— REQUEST 1 —
Print the passage of the article on the natural gas bus grant, starting at "The U.S. Department" and ending at "Island Bus’s fleet.", copied word for word.

— DOCUMENT TEXT —

________

The U.S. Department of Transportation has allocated nearly $2 million in federal funds to the Metropolitan Transportation Authority (MTA) Long Island Bus company for the purchase of six new compressed natural gas (CNG) buses.
“This is great news for the MTA and the people of Queens, Nassau, and Suffolk,” said Congressman Gary Ackerman. “These natural gas buses will help reduce our dependence on foreign oil while helping to protect the environment at the same time. It’s safer, healthier, more efficient, and more reliable.”
The CNG buses, which emit 90 percent less carbon monoxide into the environment and will help the MTA not feel the effects of climbing fuel prices, will augment the 33-bus fleet already operating on natural gas in the MTA Long Island Bus’s fleet.
“[With the additional six] 100 percent of our buses are clean buses,” said Neil Yellin, president of MTA Long Island Bus. “We’re very proud of that.”
The buses will diesel-burning buses in MTA’s fleet in eastern Queens County, Nassau County, and western Suffolk County.
MTA Long Island Bus operates 54 lines in total, with 12 lines that run between Nassau and Queens Counties.
According to Yellin, which lines are chosen to receive the six new buses depends on need.
Chief Deputy Whip of the House, Joseph Crowley, who conducted an air quality study in 2004, said, “In a study my office conducted on air pollution in the neighborhoods around LaGuardia Airport, we discovered road traffic to be the biggest source for dangerous emissions. With this grant money, the Metropolitan Transportation Authority can begin to replace its bus fleet with high-tech, low-polluting buses that will help reduce dangerous emissions that ruin air quality, cause respiratory illnesses and harm our environment in Queens.”

________

— REQUEST 2 —
From the records below, output the lines starting at the one containing "[135\.](#BK150)" and ending at the one containing "[139\.0\.1](#BK157)", both included and unchanged, and nothing else.

________

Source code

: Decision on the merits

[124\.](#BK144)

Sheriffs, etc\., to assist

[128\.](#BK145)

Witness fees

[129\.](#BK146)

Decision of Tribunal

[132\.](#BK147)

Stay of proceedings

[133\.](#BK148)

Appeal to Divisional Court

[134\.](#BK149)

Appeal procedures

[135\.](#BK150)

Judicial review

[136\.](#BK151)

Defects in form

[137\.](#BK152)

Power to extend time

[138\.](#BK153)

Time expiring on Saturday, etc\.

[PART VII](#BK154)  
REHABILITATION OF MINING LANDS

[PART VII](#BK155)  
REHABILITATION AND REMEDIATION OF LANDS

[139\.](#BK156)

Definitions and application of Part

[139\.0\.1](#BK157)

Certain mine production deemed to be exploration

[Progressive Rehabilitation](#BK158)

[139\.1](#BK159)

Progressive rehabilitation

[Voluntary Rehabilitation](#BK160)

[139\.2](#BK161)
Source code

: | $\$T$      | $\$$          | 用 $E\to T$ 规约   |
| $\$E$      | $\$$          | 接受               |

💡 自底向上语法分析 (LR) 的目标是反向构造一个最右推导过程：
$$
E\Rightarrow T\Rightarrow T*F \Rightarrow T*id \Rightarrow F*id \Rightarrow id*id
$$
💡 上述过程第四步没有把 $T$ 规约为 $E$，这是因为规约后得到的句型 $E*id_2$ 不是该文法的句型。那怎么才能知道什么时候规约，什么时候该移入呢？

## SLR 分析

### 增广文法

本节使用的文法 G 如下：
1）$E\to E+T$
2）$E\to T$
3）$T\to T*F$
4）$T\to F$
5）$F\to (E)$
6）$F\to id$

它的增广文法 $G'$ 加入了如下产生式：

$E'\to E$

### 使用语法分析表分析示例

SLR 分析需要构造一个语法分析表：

________

— ANSWER SECTION 1 —
The U.S. Department of Transportation has allocated nearly $2 million in federal funds to the Metropolitan Transportation Authority (MTA) Long Island Bus company for the purchase of six new compressed natural gas (CNG) buses.
“This is great news for the MTA and the people of Queens, Nassau, and Suffolk,” said Congressman Gary Ackerman. “These natural gas buses will help reduce our dependence on foreign oil while helping to protect the environment at the same time. It’s safer, healthier, more efficient, and more reliable.”
The CNG buses, which emit 90 percent less carbon monoxide into the environment and will help the MTA not feel the effects of climbing fuel prices, will augment the 33-bus fleet already operating on natural gas in the MTA Long Island Bus’s fleet.

— ANSWER SECTION 2 —
[135\.](#BK150)

Judicial review

[136\.](#BK151)

Defects in form

[137\.](#BK152)

Power to extend time

[138\.](#BK153)

Time expiring on Saturday, etc\.

[PART VII](#BK154)  
REHABILITATION OF MINING LANDS

[PART VII](#BK155)  
REHABILITATION AND REMEDIATION OF LANDS

[139\.](#BK156)

Definitions and application of Part

[139\.0\.1](#BK157)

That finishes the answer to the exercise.